### WHAT IS BEING ASKED
Answer these questions from the text on revising Ganakagok:
1. Who pointed the writer to the work of Jeremy Mohler?
2. What did Dave Petroski agree to do?
3. What did the term "half-baked" denote in small-press game circles?

### DOCUMENT TEXT
****

Luckily, I had a lot of help fixing it. Larry Wick pointed me to the work of cover artist Jeremy Mohler, who had done other Inuit-themed art projects. Dave Petroski agreed to lay out the game and re-design the tarot in light of feedback that we’d gotten in play.
It was about this time, too, that I began to suspect that the game was only “half-baked,” which was a term being bandied about in small-press game circles to denote a game that had been released too soon, with rules explanations that really needed to have the game designer packaged in the box with the game to ensure that it was playable. No one ever came right out and accused Ganakagok of such a thing, but I could see that the rules as written didn’t get reader the same experience as playing the game with me or someone who’d learned to run it by playing with me. So I decided to rewrite the game completely.

****

### Collected data
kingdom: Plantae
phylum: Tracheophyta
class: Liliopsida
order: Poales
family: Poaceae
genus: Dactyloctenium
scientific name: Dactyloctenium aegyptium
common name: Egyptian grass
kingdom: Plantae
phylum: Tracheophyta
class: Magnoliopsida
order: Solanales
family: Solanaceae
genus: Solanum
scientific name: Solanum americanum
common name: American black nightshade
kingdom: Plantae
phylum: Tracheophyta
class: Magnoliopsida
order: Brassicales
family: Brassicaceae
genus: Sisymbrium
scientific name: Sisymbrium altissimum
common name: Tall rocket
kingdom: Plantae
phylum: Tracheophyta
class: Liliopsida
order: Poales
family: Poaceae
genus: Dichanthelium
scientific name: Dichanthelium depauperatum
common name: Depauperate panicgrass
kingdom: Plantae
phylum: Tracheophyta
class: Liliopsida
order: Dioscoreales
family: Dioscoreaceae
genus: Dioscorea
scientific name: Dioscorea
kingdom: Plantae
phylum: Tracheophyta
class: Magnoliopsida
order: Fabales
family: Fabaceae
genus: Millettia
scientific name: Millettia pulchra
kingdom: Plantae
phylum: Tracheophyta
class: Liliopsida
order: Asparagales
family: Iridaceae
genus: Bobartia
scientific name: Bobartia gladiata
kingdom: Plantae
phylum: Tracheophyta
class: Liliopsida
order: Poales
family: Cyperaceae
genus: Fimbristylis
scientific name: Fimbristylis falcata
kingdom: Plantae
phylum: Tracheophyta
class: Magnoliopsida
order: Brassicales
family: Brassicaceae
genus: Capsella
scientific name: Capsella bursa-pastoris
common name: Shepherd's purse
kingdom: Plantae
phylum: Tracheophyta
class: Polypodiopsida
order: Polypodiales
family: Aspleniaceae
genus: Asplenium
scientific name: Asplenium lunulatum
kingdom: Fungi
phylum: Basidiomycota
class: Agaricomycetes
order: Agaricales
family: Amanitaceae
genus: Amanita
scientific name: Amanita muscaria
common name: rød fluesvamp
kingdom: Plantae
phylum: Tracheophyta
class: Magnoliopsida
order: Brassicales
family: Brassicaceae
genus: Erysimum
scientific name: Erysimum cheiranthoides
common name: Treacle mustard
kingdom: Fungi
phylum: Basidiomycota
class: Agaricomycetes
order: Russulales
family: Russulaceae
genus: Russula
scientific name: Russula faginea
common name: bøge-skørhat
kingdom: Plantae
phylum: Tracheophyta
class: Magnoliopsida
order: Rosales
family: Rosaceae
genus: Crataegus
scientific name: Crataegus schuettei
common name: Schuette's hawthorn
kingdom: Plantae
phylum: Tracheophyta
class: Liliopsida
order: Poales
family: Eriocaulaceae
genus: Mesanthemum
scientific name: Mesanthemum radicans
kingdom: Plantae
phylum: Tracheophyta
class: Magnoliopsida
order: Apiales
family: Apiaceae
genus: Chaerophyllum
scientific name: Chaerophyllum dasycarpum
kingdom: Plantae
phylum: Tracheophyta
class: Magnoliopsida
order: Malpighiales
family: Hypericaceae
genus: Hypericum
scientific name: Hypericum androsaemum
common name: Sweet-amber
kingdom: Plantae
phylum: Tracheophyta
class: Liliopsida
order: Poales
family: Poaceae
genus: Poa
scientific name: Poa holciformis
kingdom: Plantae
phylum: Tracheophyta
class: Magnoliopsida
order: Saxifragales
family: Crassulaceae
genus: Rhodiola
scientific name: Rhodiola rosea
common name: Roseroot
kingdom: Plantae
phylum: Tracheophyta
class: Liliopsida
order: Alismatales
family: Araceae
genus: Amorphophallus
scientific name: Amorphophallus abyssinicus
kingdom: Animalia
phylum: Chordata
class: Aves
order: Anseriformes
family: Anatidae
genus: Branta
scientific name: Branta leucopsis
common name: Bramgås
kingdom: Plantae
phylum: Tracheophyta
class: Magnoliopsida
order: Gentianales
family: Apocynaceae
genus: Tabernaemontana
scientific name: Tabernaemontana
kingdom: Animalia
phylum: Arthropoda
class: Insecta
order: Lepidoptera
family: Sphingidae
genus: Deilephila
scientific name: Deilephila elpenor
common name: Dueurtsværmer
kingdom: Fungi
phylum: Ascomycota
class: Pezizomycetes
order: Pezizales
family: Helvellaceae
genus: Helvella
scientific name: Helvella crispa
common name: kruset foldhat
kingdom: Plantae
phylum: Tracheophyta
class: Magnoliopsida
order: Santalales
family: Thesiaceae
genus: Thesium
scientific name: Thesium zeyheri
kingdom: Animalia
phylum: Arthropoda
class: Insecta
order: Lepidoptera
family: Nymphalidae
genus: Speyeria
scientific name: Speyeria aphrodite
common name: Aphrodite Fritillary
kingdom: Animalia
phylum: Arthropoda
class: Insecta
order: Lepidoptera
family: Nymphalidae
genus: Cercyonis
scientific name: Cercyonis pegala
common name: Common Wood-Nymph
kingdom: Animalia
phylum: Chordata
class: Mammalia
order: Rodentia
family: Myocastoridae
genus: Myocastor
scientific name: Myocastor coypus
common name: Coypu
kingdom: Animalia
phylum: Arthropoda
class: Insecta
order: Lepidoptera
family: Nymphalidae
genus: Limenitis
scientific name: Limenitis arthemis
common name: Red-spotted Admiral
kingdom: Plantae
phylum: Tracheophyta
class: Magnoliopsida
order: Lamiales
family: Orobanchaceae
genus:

****

### RESPONSE TO THIS TASK
1. Larry Wick.
2. He agreed to lay out the game and re-design the tarot in light of feedback from play.
3. It denoted a game that had been released too soon, with rules explanations that needed the game designer packaged in the box to ensure the game was playable.